El local nació en 2019 cuando su fundadora, Ana Martínez, quiso crear una opción libre de lácteos para los amantes del dulce tradicional. El menú es pequeño pero cuidadoso: churro clásico, churro relleno de cajeta de coco (MXN 45), churro con chocolate oscuro (MXN 50) y una bebida de leche de avena con canela (MXN 30). Cada pieza se fríe en aceite vegetal y se espolvorea con azúcar morena. El churro está perfecto, crujiente por fuera y suave por dentro, y la cajeta de coco le da un giro inesperado. Me encanta que sea vegano, no pierdo el sabor que busco en un buen churro. El ambiente es relajado, el personal siempre sonríe y explica los ingredientes.
Durante la hora del almuerzo, la fila se alarga y la conversación se vuelve más animada. Los habituales piden el churro relleno y una taza de café de origen mexicano. La dueña suele charlar con los clientes, compartiendo la historia del nombre: la pitahaya. La decoración combina madera reciclada y plantas colgantes. La música de fondo son ritmos indie locales, y el sonido de la máquina de espresso acompaña.

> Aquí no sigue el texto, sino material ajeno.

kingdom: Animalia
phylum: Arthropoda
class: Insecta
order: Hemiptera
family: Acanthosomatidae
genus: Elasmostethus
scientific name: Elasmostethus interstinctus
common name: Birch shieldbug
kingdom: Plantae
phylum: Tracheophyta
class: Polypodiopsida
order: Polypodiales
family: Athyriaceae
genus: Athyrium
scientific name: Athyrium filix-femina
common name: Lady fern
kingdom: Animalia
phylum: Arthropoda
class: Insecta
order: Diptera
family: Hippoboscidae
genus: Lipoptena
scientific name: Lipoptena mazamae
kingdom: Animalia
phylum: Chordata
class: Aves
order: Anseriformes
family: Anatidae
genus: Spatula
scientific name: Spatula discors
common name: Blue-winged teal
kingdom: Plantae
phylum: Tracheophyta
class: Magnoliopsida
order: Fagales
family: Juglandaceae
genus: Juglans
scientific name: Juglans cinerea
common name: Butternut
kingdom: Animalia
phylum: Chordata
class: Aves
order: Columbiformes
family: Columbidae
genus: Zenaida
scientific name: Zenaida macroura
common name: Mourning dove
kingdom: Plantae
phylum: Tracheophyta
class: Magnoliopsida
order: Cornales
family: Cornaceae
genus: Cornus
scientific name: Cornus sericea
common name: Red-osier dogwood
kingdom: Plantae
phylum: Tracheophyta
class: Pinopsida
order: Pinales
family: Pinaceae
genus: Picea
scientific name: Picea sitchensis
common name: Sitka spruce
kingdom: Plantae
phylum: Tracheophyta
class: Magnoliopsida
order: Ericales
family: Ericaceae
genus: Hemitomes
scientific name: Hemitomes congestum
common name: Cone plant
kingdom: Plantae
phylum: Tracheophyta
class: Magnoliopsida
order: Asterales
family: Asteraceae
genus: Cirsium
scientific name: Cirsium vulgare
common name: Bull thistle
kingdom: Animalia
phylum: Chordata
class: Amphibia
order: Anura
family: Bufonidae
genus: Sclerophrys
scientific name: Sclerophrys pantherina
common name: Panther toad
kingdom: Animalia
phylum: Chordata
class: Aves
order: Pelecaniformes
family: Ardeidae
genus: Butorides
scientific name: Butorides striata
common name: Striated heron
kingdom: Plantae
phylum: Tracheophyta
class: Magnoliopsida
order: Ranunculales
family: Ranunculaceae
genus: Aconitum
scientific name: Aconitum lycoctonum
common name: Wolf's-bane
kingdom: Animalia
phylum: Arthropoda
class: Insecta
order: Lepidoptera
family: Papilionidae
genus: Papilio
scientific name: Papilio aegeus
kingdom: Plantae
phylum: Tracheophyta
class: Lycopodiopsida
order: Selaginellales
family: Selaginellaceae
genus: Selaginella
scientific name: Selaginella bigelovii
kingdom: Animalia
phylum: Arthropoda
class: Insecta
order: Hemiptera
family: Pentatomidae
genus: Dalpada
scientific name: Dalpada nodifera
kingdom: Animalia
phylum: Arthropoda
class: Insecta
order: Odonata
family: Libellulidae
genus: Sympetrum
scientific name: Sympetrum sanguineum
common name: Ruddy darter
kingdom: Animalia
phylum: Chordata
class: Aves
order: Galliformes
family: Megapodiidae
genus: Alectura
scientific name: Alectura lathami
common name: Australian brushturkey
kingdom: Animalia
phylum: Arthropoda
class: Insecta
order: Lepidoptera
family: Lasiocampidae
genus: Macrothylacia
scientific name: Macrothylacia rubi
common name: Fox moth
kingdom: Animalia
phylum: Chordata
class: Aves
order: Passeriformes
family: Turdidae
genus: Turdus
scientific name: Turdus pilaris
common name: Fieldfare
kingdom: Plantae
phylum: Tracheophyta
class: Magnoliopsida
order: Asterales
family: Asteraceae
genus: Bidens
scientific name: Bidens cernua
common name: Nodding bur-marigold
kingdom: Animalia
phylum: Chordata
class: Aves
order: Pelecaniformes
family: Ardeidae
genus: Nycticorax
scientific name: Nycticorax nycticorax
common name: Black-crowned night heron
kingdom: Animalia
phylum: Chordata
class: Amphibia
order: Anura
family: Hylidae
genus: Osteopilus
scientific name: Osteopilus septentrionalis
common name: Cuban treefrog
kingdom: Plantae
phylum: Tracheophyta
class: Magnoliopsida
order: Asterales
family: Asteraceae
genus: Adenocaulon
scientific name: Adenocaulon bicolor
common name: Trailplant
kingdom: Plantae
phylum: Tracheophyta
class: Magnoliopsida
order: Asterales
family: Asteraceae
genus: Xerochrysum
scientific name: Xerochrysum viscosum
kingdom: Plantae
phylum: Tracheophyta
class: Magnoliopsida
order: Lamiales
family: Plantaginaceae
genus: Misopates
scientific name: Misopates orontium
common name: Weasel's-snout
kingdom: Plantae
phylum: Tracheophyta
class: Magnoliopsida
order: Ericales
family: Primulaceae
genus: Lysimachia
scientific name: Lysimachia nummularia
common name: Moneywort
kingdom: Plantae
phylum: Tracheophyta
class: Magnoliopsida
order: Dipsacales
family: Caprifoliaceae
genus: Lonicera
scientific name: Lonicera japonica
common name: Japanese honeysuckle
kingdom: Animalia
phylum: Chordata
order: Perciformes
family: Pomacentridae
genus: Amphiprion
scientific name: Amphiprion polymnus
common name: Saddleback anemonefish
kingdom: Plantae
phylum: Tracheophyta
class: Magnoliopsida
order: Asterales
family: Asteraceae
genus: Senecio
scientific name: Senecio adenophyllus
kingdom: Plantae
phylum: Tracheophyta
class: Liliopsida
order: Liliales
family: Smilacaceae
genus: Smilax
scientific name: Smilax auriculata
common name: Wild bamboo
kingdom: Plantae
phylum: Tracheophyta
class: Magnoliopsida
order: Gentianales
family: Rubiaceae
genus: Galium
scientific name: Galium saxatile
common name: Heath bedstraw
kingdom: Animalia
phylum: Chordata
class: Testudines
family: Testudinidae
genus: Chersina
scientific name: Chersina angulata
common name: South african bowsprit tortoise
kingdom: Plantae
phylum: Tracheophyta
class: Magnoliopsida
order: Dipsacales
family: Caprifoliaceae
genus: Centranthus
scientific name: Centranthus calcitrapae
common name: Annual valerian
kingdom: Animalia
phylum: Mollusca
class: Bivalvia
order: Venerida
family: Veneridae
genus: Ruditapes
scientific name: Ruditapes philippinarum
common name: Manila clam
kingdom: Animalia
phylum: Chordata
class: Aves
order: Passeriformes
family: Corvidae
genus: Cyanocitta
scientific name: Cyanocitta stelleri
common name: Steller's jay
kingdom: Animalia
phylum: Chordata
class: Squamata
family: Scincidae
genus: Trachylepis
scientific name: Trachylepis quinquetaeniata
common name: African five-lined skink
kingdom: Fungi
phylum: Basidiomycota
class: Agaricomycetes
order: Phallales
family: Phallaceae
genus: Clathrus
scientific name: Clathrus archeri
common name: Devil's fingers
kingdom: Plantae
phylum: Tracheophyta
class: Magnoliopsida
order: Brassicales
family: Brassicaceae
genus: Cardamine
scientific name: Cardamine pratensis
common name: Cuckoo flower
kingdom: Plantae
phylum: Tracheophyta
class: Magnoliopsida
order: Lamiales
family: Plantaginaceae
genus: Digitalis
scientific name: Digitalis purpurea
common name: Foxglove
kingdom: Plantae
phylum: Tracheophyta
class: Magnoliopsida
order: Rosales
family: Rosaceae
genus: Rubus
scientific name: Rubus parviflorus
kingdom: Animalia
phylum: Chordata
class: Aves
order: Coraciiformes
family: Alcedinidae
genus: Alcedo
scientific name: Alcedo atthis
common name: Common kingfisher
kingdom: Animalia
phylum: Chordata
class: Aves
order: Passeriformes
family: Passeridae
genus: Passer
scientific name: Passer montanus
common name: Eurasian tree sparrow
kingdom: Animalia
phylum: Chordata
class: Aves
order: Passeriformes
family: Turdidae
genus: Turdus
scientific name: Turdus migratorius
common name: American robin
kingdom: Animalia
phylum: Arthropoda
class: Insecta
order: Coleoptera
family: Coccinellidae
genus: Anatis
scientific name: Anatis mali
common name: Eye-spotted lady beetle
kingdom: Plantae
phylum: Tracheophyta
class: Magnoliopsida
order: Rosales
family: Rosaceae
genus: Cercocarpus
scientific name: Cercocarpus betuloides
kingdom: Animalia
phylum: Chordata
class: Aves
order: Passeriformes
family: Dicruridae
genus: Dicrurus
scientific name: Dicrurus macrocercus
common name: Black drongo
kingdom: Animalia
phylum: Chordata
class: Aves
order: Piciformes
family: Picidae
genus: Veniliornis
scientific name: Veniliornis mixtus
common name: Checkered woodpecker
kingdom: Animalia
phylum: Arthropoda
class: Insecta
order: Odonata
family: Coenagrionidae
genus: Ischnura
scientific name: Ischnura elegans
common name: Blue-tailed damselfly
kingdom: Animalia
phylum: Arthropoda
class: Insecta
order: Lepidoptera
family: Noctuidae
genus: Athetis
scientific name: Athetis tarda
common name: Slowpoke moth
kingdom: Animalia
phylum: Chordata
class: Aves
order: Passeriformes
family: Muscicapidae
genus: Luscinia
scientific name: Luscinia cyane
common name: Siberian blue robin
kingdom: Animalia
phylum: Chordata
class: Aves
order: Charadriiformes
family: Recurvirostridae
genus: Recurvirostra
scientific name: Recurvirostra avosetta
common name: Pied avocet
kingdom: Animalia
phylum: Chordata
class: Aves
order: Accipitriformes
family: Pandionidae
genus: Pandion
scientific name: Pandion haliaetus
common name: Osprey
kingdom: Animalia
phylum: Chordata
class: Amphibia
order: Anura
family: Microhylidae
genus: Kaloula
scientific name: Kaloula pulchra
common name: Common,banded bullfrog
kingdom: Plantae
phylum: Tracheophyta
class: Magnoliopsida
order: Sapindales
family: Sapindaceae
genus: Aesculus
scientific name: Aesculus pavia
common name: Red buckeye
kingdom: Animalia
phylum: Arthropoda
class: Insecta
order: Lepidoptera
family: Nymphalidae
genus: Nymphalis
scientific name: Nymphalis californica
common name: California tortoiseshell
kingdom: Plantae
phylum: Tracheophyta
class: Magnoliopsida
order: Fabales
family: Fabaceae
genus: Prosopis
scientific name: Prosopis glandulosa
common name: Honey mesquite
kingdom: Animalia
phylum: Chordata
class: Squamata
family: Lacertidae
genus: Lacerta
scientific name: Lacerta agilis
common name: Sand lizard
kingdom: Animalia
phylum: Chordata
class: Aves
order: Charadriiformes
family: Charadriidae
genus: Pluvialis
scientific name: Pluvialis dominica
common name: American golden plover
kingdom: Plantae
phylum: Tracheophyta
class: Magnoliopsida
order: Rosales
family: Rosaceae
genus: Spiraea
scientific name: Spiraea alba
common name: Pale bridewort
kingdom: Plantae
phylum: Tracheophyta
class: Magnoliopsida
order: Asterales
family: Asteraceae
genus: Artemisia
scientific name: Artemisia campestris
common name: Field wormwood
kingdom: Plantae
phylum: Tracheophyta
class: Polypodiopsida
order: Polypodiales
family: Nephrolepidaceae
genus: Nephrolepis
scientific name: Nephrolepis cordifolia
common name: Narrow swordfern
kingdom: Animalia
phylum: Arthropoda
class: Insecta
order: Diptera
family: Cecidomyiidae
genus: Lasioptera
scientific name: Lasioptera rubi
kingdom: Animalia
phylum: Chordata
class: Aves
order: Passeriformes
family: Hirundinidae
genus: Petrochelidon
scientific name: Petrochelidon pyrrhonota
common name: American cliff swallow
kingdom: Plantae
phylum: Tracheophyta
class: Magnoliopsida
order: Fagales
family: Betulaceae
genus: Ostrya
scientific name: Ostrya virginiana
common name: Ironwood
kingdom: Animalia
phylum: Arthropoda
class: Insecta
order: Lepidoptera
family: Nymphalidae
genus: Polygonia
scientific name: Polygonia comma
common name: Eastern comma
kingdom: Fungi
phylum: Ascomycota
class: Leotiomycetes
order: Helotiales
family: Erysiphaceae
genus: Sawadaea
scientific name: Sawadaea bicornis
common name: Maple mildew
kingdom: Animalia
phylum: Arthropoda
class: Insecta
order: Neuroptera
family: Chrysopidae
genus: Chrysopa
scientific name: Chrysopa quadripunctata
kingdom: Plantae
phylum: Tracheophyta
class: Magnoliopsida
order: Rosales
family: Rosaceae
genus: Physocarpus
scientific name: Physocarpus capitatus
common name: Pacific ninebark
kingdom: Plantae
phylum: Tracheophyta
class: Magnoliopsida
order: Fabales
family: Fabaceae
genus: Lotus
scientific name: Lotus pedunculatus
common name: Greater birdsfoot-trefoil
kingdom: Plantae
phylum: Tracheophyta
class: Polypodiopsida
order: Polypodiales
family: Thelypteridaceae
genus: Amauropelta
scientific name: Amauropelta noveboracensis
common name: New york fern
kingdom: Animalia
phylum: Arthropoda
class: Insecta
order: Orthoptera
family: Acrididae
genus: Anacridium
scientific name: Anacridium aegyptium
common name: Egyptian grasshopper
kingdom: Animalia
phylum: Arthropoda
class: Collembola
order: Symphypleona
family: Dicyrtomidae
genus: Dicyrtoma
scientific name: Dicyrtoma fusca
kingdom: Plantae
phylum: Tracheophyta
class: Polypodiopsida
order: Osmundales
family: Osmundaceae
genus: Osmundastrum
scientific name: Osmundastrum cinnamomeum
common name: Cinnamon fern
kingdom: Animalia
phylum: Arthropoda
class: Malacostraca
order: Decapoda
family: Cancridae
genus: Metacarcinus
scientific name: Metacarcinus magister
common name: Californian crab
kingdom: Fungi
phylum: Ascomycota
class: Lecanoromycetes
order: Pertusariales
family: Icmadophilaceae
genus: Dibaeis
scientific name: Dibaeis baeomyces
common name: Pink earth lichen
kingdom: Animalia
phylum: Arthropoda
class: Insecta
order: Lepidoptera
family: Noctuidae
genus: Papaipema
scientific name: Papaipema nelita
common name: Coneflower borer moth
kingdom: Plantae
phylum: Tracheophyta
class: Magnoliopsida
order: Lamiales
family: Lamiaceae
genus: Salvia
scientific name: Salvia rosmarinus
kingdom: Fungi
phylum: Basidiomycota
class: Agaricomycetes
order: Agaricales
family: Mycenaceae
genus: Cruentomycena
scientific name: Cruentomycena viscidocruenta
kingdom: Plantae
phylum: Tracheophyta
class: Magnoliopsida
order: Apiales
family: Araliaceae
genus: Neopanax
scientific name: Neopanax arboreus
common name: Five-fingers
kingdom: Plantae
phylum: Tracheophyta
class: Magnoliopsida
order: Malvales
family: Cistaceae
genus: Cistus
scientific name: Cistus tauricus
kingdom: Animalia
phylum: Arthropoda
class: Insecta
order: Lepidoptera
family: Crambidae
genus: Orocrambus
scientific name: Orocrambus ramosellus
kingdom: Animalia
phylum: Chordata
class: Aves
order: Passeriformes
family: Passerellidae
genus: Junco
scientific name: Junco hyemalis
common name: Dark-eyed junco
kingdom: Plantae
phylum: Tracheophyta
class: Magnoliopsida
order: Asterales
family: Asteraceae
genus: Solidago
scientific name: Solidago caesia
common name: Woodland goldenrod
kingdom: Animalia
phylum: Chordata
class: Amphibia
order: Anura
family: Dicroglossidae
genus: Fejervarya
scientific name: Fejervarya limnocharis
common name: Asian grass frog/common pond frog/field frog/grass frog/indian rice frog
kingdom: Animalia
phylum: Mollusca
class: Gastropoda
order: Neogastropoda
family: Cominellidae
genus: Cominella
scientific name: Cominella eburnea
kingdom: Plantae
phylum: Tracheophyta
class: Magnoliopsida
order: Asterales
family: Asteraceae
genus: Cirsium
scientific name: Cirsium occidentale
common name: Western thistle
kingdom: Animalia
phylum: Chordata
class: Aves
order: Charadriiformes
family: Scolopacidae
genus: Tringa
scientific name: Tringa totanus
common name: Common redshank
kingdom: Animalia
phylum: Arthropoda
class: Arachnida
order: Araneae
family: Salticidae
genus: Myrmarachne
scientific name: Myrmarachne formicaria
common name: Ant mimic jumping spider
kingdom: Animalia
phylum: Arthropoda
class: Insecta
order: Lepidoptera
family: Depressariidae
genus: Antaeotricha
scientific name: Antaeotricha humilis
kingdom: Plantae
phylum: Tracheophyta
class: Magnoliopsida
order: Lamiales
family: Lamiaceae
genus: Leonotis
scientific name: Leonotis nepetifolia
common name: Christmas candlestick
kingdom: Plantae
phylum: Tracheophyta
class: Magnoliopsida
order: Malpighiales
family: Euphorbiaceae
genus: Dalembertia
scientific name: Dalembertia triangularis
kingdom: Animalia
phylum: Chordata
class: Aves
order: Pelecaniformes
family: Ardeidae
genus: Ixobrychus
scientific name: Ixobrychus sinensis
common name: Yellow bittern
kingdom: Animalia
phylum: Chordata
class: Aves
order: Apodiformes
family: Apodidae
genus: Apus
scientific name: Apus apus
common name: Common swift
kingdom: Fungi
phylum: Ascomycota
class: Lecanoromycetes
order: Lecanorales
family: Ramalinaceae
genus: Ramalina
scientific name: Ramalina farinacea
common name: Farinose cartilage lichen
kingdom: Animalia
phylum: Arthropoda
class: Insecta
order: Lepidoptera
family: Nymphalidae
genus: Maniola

Al cerrar la tarde, el local se vuelve tranquilo. Los últimos clientes se llevan una caja para llevar. Ana suele cerrar la cocina con una frase: “Gracias por apoyar lo vegano”. Esa frase se repite en la pizarra junto a la lista de ingredientes, reforzando la transparencia del negocio. La comunidad ha convertido a La Pitahaya Vegana en un punto de encuentro para quienes buscan un dulce sin culpa, y la reputación crece más allá de la zona.
Regreso a la escena inicial: la fila se disuelve. La mañana en La Pitahaya Vegana no es solo un desayuno; es un ritual que combina sabor, conversación y una visión sostenible. Si alguna vez caminas por la Roma, sabes que estás a punto de probar algo especial.